In the days immediately following his Nov. 3, 2020, loss, the master of disaster hurled legal challenges at the battleground state and forced no fewer than three recounts. When those did not change the electoral outcome, Trump began twisting the arms of its Republican officials, focusing on Gov. Brian Kemp, a faithful supporter of the president, and Brad Raffensperger, Georgia’s Secretary of State, who oversaw the election process. Insisting he’d won the state despite a deficit of some 11,000 votes, Trump dubbed the lifelong Republicans “RINO’s” or (Republicans in Name Only).
The president ratcheted up the tension even higher on Thanksgiving, of all days, branding Raffensperger as “an enemy of the people,” and placing him in an imaginary cabal with Democratic organizer Stacey Abrams to steal votes.
As the threats to himself, his staff and family increased, Raffensperger called for an end to Trump’s full-court-press and urged the president to stop attacking the electoral process.
In a November 28, 2020, interview with Newsweek he said:
“I don’t think it’s helpful when you create doubt in the election process. People might throw up their arms and say, ‘Why vote?’ ”
By this week, a desperate Trump began calling Kemp and Raffensperger in the hopes of trying to get them to overturn the results in Georgia despite the will of the American people.
Disclosed in a secret tape and first reported in the Washington Post, the hour-long call featured Trump attempting to cajole, beg, bargain and threaten the two officials to overturn his loss in the state. Trump unfurled elaborate conspiracy theories surrounding the machines that counted the votes and ultimately called his loss of Georgia a hoax.
“So look. All I want to do is this. I just want to find 11,780 votes, which is one more than we have. Because we won the state.” He later added: “So what are we going to do here, folks? I only need 11,000 votes. Fellas, I need 11,000 votes. Give me a break.”
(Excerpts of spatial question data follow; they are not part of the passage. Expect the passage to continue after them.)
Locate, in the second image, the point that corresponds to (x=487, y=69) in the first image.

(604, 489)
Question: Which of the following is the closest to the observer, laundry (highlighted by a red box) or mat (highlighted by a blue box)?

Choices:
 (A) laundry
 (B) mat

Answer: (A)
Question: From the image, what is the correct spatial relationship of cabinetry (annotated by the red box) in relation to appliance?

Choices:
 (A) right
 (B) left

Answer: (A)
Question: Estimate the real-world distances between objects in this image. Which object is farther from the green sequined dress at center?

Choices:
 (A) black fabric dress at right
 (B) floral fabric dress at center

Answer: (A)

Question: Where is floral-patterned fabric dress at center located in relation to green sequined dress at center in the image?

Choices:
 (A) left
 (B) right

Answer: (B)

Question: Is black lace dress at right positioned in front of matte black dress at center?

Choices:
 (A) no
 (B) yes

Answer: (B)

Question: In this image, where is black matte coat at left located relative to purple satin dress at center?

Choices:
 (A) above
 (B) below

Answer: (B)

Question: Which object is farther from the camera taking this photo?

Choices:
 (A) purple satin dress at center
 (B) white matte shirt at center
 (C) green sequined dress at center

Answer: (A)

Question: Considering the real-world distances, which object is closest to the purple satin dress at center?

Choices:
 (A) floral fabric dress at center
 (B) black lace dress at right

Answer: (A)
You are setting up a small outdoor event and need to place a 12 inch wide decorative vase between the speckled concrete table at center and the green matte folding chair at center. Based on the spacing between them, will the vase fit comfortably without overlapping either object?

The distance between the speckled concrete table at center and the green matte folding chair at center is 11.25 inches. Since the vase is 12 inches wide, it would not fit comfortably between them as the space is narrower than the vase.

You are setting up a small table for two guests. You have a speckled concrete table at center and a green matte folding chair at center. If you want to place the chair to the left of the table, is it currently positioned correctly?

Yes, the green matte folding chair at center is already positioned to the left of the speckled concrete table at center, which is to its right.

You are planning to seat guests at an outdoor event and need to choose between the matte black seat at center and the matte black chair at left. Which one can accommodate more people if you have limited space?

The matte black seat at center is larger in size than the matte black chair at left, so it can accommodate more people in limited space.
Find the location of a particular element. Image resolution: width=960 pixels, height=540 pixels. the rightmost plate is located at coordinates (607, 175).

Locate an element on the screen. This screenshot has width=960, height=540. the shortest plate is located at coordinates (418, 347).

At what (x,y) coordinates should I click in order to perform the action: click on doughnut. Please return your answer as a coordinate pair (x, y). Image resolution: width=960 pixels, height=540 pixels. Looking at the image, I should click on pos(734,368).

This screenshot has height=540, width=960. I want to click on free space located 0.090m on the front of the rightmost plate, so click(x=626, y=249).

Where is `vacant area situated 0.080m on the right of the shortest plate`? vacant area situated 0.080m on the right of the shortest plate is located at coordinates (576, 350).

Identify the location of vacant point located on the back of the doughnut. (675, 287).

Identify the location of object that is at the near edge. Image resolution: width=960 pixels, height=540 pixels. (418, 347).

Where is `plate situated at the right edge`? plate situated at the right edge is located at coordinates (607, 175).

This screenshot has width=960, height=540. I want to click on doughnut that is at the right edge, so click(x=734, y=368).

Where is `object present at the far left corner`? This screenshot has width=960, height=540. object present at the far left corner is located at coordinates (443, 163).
Despite his apparent threats, Georgia election officials wouldn’t take the bait and instead told Trump, along with White House Chief of Staff Mark Meadows and Team Trump attorney Cleta Mitchell, that the assertions were wrong and the election in Biden’s favor was accurate and proper.
The call, which was top news ahead of the runoff, attracted legal scrutiny and was thought to have possibly violated state election laws that prohibit interference in federal or state elections. The call also appeared at least to be a gross abuse of power by the commander-in-chief.
In the end, Trump’s illegal Georgia call arguably sunk the prospects of the two incumbents, as Republican voter turnout did not meet expectations. The president still lost Georgia and the control of the U.S. Senate swung from a body controlled for years by Sen. Mitch McConnell (R-Ky.) to the Democrats for the first time since 2009.